About this task
Once you find the line that contains "Height of the utensil caddy?", write out that line and every line after it to the end of the records, exactly and with nothing else.

Dataset excerpts

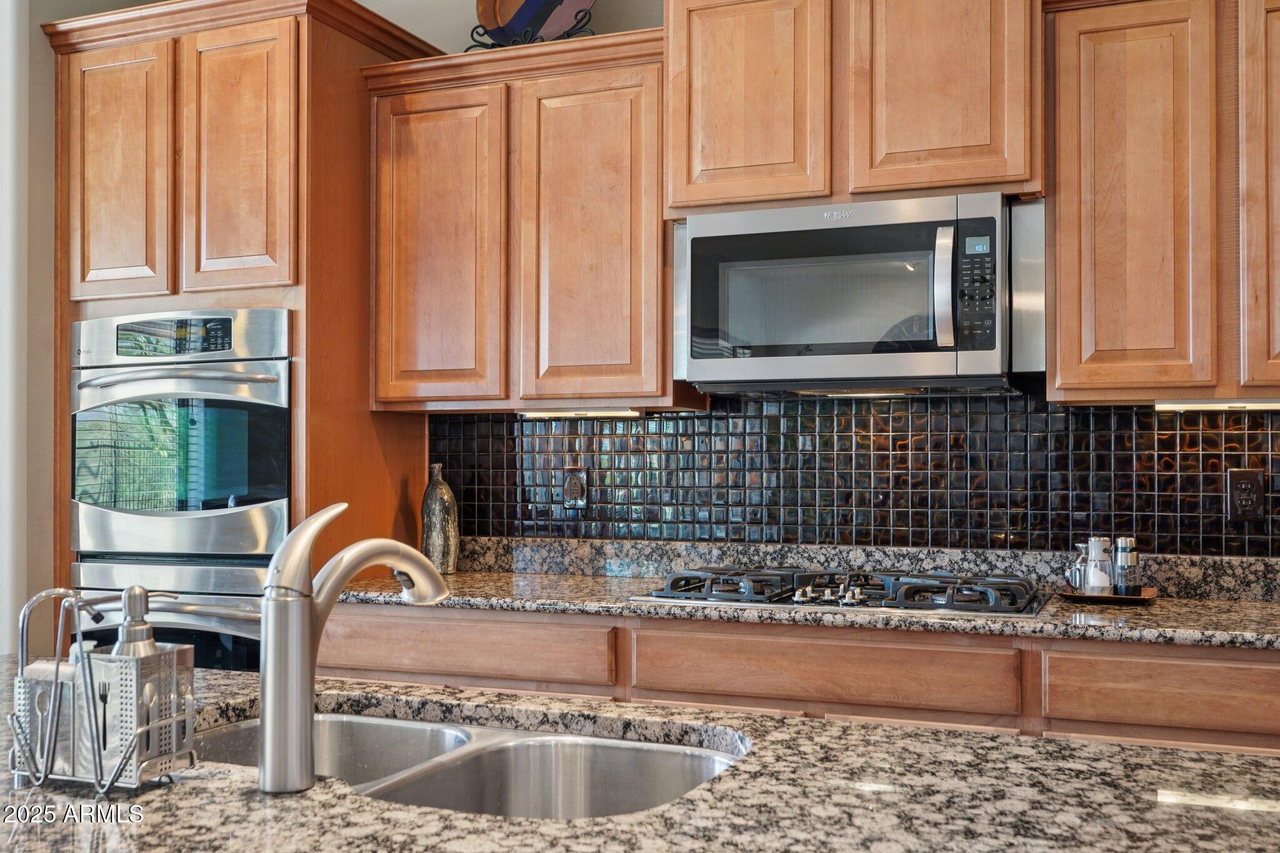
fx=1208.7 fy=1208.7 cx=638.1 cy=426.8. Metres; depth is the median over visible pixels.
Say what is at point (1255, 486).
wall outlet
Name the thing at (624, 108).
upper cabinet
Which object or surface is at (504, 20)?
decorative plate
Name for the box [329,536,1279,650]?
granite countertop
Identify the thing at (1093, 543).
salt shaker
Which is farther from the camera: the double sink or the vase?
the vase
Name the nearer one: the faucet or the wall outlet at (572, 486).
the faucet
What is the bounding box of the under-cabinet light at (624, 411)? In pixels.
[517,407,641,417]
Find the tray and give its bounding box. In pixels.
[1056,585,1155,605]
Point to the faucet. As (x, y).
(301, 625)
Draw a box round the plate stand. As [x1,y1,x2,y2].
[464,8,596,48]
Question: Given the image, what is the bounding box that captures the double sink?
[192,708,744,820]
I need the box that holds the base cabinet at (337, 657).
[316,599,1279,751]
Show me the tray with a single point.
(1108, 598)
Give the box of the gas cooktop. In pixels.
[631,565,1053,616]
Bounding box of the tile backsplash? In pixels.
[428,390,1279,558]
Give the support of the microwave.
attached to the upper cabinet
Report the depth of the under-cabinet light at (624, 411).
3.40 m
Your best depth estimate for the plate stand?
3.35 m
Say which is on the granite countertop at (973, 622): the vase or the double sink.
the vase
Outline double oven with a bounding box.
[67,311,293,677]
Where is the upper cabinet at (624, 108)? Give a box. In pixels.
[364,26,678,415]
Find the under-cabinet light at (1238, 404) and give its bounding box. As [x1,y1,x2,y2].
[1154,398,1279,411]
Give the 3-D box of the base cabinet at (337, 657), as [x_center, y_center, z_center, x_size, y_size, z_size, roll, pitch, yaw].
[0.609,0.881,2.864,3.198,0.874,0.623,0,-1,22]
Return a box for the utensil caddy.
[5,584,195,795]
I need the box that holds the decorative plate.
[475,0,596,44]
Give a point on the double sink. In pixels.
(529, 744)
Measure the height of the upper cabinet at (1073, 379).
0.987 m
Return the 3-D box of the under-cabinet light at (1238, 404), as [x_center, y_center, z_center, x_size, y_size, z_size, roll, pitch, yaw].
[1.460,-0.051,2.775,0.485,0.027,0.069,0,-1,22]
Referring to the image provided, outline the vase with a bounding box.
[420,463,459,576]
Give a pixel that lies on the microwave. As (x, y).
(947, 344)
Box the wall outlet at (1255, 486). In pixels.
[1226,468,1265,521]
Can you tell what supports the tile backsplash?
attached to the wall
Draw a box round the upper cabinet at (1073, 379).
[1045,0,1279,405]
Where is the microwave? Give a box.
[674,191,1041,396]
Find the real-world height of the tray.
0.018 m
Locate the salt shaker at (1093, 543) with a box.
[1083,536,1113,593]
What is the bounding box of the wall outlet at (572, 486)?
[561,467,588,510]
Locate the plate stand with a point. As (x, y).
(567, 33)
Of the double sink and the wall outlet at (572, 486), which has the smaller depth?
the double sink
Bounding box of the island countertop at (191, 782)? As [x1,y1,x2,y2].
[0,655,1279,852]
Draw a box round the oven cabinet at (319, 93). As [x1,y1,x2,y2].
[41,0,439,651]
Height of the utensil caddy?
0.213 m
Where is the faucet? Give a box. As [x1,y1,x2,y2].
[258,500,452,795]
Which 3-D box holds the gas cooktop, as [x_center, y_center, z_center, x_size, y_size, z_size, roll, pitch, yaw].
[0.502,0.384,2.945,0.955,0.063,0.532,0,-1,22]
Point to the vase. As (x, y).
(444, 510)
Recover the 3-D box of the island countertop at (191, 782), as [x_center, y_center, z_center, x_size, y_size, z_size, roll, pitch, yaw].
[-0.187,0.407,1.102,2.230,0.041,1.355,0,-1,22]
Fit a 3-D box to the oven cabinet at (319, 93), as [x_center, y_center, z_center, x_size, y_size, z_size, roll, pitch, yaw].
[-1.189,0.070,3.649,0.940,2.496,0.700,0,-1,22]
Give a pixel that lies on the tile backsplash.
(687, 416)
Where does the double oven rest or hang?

Response for this exercise
Height of the utensil caddy?
0.213 m
Where is the faucet? Give a box. As [x1,y1,x2,y2].
[258,500,452,795]
Which 3-D box holds the gas cooktop, as [x_center, y_center, z_center, x_size, y_size, z_size, roll, pitch, yaw].
[0.502,0.384,2.945,0.955,0.063,0.532,0,-1,22]
Point to the vase. As (x, y).
(444, 510)
Recover the 3-D box of the island countertop at (191, 782), as [x_center, y_center, z_center, x_size, y_size, z_size, roll, pitch, yaw].
[-0.187,0.407,1.102,2.230,0.041,1.355,0,-1,22]
Fit a 3-D box to the oven cabinet at (319, 93), as [x_center, y_center, z_center, x_size, y_size, z_size, roll, pitch, yaw].
[-1.189,0.070,3.649,0.940,2.496,0.700,0,-1,22]
Give a pixel that lies on the tile backsplash.
(687, 416)
Where does the double oven rest or hang?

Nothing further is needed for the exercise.